Australian investigators have cited a flight-control computer design limitation, and a rare air-data signal spike, as the triggers for the mysterious in-flight upset to a Qantas Airbus A330 three years ago.
Inquiries into the upset involving flight QF72 during high-altitude cruise to Perth, which injured 119 of the 315 occupants, have resulted in improvement of flight-computer algorithms processing angle-of-attack data.
"As a result of this redesign, passengers, crew and operators can be confident that the same type of accident will not reoccur," said the Australian Transport Safety Bureau.
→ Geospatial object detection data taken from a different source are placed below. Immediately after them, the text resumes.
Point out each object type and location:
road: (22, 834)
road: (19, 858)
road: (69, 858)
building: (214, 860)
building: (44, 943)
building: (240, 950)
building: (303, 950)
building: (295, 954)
While in cruise at flight level 370, one of the A330's three air data inertial reference units began transmitting incorrect data spikes, including spurious information on angle of attack, which prompted the flight-control computer to command a pitch-down response.
"Although the pitch-down command lasted less than 2s, the resulting forces were sufficient for almost all the unrestrained occupants to be thrown to the aircraft's ceiling," said the ATSB in its final report into the 7 October 2008 incident. There was a second, less-severe, pitch-down nearly 3min later.
While it examined several possibilities for the cause of the failure in the Northrop Grumman air-data unit - even considering a cosmic particle strike - the inquiry could not establish a reason. It said the failure was "probably not triggered" by a software or hardware fault, environmental factors, or electromagnetic interference.
"Despite extensive testing and analysis the exact origins of the failure mode could not be determined," the ATSB stated. The problem "very likely" centred on data packaging and queuing in the central processing unit, resulting in numerous anomalies including certain air data parameters being transmitted with the label of other parameters.
But the ATSB found that the failure mode had been observed only three times in 128 million hours of operation - twice with the same specific unit, the one fitted on the Qantas A330. The investigation concluded that the failure was probably initiated by a "single, rare type of trigger event" combined with a "marginal susceptibility" to such an event within the hardware of the central processing unit.
The A330's flight-control computer normally compares the angle-of-attack values received from all three air-data units, to check for validity and consistency.
If there was a significant deviation in these values, the computer would memorise the most recent valid one for a period of 1.2s.
But the ATSB said that although the flight-control computer algorithm was "very effective", it could not correctly manage a scenario in which the air-data computer generated multiple spikes, 1.2s apart, in its angle-of-attack channel.
This limitation of the algorithm effectively meant a spike occurring after the memorisation period expired was treated as valid data, and the flight-control system responded by suddenly pitching the aircraft nose-down.